## Page

:::

The weather has been rather dreary in what little of this year has transpired, so it is almost logical that my first article of the year for this publication might be similarly pessimistic. I was invited specifically to write about my expectations for 2023, so I invite readers to prepare to be depressed over the next couple of pages.

In short, 2023 will probably be a continuation of 2022 in many ways. For example, the war between Ukraine and Russia will remain an orgy of bloodshed and hysterical moralising with no end in sight. Ergo, Western political actors will continue to exploit the war for global brownie points, weakening their militaries and frittering away their citizens’ taxes to keep the useful distraction to the burden of responsible governance the war has provided since last February. That said, the overwhelming worldwide focus on that war should stop some (but not all) flashpoints elsewhere from becoming all-out conflicts, notably in Taiwan, Kosovo and the Aegean Sea. Not all proxy sponsors are in the right places to give a space where armed conflict could occur, but it might end up a different story for the possibility of Turkish intervention into northern Syria and of Azerbaijan into Armenia.

:::

## Information supplied
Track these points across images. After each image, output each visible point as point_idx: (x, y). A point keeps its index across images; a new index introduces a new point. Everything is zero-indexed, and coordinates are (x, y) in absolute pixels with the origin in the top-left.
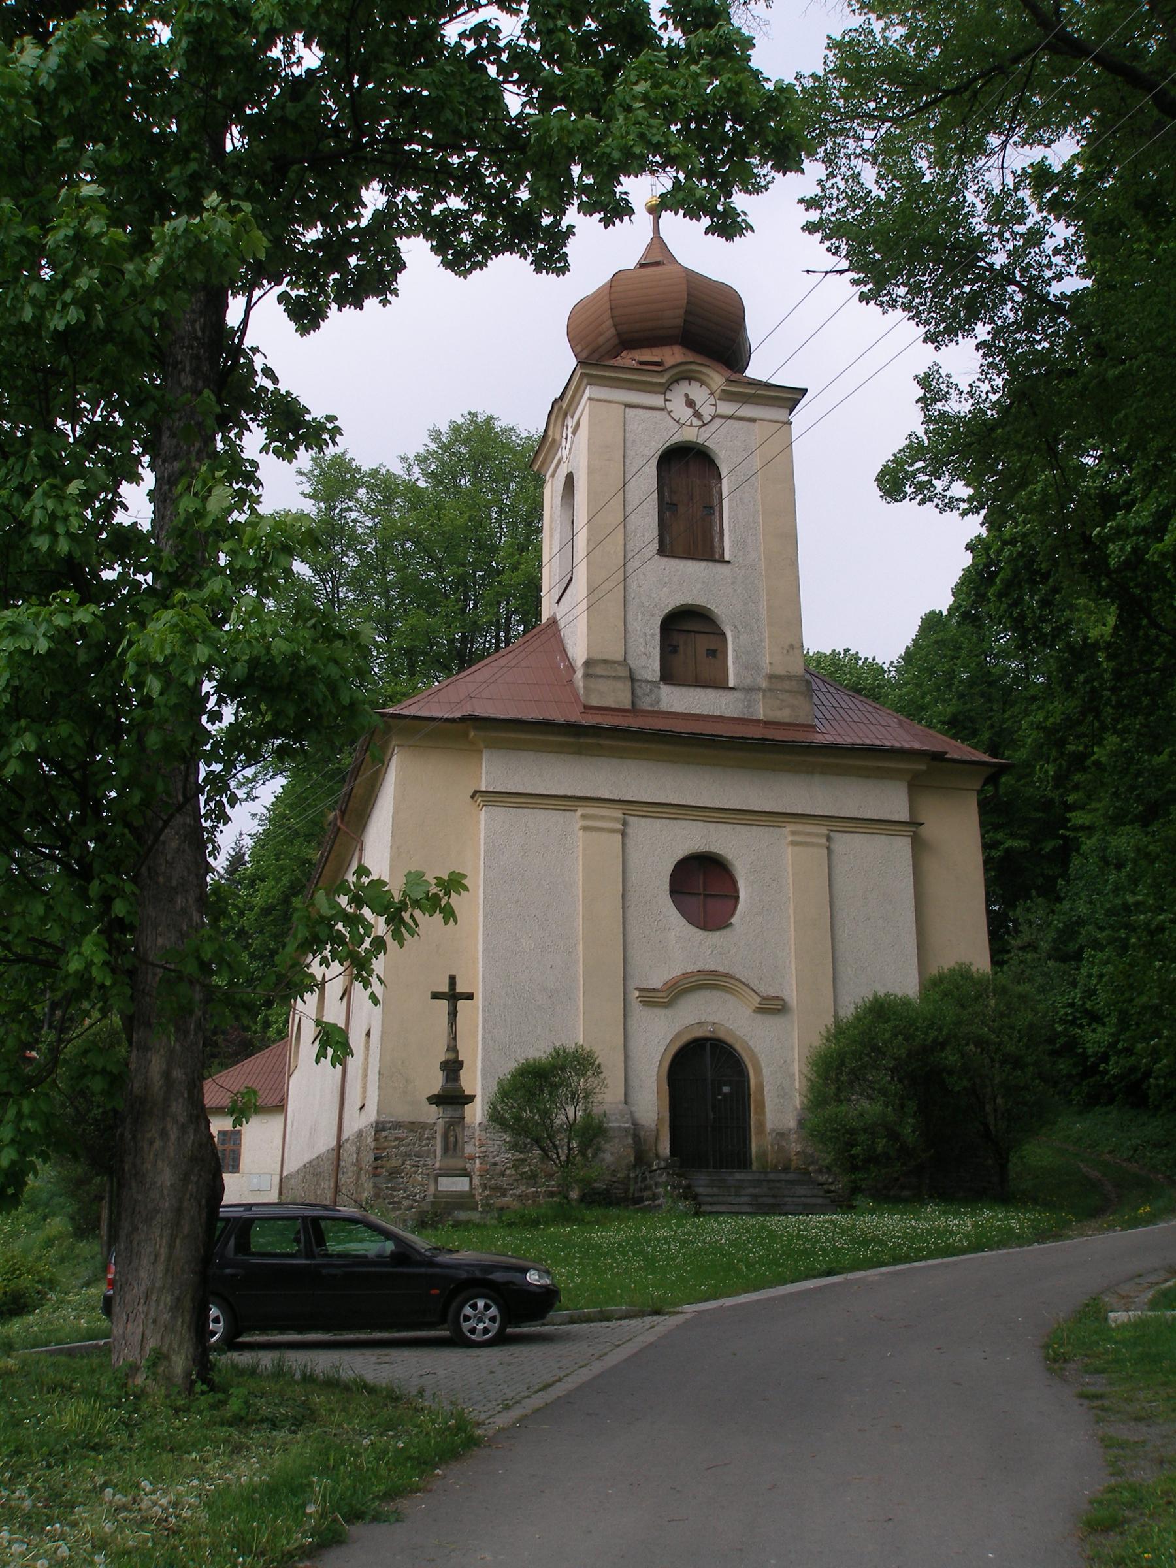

:::

## Exercises to complete
• 1. Reproduce the passage of the 2023 outlook article from "The weather has" to "couple of pages.".
• 2. In the 2023 outlook article, which three flashpoints should the worldwide focus on the war in Ukraine keep from becoming all-out conflicts?

## Replies
• 1.
The weather has been rather dreary in what little of this year has transpired, so it is almost logical that my first article of the year for this publication might be similarly pessimistic. I was invited specifically to write about my expectations for 2023, so I invite readers to prepare to be depressed over the next couple of pages.

• 2. Taiwan, Kosovo and the Aegean Sea.